Extract provided:

+ + +

You could add 2 to 3 Tbs. flavored liqueur, such as kirsch, amaretto or orange liqueur. Waffles, kiwis, pineapple chunks or any fruit of choice would make for good dippers. Here's an example:

http://www.williams-sonoma.com/recipe/waffles-chocolate-fondue.html?cm_src=RECIPESEARCH


----------



## colleens

I've added Grand Marnier to my chocolate fondue recipe - 1 teaspoon is not going to make it seize up. After you have let the chocolate melt, added your cream, sugar and butter, and let it warm over barely simmering water bath for about 12 minutes, then take it off the heat and stir in the liquor when off heat. 

I like to make coconut macaroons (American not Parisian) and use those for dippers. Also make homemade pound cake and cut it into small squares. Spritz cookies or other butter cookies work well too.


----------



## chefanthony

homemade marshmallows


----------



## foodpump

Maybe I should clarify things a bit regarding chocolate and liquids....

+ + +

Dataset entries:
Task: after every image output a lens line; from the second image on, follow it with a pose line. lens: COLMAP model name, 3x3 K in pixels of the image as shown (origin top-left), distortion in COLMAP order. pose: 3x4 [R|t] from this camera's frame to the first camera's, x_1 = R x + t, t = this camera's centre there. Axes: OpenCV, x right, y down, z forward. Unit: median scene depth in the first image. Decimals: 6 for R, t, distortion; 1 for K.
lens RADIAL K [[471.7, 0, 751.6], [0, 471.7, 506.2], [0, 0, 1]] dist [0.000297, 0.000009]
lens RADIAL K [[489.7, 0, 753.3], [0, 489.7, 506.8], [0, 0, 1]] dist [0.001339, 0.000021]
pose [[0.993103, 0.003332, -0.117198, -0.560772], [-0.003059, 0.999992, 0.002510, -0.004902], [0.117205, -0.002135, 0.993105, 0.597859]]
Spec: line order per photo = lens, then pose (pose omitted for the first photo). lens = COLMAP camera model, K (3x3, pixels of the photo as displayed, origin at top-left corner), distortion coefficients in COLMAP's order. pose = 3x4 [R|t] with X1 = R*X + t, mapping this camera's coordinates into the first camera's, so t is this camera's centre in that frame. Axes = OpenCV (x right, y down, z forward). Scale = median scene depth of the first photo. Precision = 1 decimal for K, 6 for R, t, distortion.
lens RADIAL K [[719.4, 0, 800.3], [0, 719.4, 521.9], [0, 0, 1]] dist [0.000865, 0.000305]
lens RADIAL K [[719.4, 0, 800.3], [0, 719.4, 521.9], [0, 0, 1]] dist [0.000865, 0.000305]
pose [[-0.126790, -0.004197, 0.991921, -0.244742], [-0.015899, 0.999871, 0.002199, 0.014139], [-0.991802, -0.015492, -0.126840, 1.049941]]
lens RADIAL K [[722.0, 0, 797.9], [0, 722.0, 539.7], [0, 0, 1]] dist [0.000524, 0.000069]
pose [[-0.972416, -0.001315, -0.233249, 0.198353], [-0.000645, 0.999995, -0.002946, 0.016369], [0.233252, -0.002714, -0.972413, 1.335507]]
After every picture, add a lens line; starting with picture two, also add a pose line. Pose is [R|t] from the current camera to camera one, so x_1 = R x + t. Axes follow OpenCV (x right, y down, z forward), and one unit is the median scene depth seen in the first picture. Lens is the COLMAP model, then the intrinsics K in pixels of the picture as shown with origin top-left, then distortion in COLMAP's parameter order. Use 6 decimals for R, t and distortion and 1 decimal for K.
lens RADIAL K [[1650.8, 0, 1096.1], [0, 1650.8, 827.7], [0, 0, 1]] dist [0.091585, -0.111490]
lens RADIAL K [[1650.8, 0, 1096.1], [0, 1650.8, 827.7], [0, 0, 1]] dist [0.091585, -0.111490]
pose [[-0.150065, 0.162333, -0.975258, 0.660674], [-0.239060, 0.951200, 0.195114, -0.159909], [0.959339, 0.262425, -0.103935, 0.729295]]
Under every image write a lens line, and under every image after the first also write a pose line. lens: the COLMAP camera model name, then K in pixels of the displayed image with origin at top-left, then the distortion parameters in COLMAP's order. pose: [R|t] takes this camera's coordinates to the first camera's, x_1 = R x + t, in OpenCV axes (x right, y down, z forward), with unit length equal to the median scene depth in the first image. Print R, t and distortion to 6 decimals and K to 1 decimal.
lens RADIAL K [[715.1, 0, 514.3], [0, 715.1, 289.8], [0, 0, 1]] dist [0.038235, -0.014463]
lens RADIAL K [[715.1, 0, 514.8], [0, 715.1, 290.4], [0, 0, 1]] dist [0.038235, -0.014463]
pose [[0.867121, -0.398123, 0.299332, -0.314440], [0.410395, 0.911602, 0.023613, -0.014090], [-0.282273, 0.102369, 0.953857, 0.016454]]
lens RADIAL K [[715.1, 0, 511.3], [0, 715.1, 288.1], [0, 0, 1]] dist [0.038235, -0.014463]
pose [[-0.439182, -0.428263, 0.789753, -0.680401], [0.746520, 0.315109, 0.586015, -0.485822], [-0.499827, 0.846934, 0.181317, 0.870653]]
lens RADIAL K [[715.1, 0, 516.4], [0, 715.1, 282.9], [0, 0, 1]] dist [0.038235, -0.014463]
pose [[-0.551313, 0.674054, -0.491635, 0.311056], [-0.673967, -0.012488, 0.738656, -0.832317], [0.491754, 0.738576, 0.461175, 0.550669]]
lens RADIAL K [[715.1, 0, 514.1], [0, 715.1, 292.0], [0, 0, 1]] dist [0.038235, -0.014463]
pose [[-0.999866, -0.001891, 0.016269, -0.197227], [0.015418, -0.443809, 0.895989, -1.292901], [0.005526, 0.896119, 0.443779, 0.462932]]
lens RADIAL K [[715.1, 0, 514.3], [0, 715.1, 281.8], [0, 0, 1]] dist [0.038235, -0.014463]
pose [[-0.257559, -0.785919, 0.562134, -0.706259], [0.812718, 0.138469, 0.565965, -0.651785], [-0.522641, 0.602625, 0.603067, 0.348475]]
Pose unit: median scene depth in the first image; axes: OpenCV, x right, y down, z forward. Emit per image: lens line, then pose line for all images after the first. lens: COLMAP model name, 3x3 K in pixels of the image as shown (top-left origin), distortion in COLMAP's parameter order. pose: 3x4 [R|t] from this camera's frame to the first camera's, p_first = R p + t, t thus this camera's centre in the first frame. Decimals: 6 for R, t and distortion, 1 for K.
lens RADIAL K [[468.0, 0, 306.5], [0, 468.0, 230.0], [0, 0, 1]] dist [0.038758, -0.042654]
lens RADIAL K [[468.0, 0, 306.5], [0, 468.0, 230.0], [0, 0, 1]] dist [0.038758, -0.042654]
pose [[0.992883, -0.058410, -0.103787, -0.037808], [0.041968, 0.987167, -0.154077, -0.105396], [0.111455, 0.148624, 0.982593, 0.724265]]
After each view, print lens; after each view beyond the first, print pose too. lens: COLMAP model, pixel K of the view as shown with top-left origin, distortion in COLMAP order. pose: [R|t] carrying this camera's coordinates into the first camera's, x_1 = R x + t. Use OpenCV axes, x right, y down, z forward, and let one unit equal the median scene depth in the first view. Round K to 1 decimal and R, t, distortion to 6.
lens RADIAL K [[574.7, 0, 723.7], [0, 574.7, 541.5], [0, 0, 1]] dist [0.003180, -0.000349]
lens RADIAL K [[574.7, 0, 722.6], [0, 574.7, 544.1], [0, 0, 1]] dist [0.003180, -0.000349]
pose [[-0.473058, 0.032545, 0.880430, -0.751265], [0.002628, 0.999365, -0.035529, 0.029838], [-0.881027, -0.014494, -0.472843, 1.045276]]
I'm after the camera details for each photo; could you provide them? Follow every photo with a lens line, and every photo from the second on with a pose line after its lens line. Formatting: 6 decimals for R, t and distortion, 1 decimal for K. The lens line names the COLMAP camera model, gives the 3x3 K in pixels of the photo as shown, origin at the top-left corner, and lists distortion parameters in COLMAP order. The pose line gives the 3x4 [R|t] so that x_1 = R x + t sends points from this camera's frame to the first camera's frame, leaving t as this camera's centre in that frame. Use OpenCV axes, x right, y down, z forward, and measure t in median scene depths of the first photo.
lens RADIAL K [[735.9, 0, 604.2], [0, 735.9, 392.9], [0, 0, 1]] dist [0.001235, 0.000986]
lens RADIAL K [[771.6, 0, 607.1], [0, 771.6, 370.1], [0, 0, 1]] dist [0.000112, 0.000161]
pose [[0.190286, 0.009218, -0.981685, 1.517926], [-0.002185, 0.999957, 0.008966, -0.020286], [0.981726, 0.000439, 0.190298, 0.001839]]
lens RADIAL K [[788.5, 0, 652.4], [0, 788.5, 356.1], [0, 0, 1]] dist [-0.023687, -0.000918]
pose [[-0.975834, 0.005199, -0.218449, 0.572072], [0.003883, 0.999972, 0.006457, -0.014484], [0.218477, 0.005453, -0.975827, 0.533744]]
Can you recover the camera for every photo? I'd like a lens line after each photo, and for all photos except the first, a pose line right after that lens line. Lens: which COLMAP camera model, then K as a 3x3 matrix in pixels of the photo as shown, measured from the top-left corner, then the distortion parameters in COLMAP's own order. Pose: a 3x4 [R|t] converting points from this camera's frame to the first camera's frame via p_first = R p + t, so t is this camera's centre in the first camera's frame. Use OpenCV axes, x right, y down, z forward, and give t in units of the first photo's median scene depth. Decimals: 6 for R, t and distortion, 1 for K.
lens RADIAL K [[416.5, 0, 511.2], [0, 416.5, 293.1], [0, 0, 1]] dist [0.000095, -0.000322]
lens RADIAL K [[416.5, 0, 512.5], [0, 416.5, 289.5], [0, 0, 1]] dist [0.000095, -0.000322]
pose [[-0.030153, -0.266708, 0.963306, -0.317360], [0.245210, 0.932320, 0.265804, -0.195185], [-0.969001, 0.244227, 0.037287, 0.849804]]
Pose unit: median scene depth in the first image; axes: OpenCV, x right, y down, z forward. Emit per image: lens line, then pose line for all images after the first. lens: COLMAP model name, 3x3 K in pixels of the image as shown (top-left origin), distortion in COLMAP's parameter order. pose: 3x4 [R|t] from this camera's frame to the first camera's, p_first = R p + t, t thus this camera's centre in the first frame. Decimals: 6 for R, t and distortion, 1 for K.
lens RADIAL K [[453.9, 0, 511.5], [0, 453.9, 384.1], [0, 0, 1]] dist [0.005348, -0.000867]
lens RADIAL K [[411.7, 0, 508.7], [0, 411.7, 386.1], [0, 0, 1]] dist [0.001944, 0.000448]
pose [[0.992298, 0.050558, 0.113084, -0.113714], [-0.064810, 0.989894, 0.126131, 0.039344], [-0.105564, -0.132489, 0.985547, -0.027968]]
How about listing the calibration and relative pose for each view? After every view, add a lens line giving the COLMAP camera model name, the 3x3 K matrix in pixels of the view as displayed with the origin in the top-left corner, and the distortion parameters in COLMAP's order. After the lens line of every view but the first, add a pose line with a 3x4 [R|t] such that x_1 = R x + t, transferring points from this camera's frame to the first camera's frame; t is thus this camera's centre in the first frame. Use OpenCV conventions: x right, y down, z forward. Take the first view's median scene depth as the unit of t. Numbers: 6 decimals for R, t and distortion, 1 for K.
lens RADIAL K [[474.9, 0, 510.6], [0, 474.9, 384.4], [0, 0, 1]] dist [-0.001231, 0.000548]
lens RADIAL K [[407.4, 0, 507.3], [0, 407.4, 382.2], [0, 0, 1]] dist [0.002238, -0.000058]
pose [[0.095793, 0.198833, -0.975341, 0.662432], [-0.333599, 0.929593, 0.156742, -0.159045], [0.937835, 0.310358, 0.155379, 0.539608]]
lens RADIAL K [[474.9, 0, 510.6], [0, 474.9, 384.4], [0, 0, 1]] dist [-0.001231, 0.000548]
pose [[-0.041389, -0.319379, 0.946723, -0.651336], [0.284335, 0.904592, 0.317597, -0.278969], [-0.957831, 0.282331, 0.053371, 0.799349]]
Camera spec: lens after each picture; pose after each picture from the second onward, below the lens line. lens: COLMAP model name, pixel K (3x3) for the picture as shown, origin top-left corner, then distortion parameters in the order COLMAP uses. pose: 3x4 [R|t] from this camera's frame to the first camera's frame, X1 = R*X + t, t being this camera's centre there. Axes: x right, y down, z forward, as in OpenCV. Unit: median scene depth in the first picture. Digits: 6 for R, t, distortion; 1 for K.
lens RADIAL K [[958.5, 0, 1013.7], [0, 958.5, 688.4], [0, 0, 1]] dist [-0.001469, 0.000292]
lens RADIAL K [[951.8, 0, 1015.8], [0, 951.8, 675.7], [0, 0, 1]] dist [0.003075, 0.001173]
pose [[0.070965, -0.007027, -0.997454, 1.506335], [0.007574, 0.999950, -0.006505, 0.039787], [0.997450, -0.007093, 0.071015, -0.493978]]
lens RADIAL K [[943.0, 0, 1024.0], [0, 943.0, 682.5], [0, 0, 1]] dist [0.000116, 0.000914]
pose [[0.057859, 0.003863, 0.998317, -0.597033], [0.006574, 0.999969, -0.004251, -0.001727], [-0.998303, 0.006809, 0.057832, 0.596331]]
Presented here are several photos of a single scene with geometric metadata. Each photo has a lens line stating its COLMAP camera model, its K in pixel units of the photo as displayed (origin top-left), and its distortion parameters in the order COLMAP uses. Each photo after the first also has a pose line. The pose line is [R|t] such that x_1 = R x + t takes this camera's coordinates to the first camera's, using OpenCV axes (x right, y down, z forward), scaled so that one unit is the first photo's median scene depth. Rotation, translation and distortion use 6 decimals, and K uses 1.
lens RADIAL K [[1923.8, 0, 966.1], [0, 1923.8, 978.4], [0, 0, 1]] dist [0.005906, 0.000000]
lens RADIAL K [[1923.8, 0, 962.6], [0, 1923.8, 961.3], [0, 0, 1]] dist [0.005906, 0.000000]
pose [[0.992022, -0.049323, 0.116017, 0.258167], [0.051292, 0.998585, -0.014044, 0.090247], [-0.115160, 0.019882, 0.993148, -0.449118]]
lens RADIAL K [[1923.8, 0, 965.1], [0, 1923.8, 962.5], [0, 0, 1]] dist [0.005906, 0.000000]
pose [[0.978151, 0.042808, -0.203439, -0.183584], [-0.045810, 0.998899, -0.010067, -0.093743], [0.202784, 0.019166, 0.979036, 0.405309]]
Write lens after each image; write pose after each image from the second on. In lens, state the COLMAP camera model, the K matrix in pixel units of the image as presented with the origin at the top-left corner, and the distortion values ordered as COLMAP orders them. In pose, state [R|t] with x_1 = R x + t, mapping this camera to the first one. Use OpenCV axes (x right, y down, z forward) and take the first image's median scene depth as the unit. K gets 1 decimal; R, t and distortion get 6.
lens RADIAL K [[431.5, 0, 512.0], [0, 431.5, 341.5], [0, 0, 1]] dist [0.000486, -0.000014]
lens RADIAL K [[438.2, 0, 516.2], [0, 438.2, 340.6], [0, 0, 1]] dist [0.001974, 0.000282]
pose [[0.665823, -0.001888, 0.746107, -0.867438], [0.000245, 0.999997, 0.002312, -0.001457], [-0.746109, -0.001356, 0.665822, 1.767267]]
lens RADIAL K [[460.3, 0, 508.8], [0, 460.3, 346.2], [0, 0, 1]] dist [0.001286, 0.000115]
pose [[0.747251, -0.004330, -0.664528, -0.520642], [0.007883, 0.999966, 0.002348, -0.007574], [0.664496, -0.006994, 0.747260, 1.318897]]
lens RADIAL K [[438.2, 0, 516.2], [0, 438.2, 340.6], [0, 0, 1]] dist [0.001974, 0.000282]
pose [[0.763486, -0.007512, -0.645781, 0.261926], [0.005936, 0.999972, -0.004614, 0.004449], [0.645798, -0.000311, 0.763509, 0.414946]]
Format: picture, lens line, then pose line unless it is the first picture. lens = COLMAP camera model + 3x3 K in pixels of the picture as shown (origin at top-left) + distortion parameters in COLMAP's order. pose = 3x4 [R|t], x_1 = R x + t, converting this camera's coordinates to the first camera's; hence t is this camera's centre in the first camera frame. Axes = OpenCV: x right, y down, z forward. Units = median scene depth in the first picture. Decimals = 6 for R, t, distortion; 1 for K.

+ + +

What you have to do: Please swap "pound cake" for "sponge cake" and give the fondue thread again from "You could add" to "cookies work well too.". Rely only on the fondue thread, not the listing.

Solution to this task:
You could add 2 to 3 Tbs. flavored liqueur, such as kirsch, amaretto or orange liqueur. Waffles, kiwis, pineapple chunks or any fruit of choice would make for good dippers. Here's an example:

http://www.williams-sonoma.com/recipe/waffles-chocolate-fondue.html?cm_src=RECIPESEARCH


----------



## colleens

I've added Grand Marnier to my chocolate fondue recipe - 1 teaspoon is not going to make it seize up. After you have let the chocolate melt, added your cream, sugar and butter, and let it warm over barely simmering water bath for about 12 minutes, then take it off the heat and stir in the liquor when off heat. 

I like to make coconut macaroons (American not Parisian) and use those for dippers. Also make homemade sponge cake and cut it into small squares. Spritz cookies or other butter cookies work well too.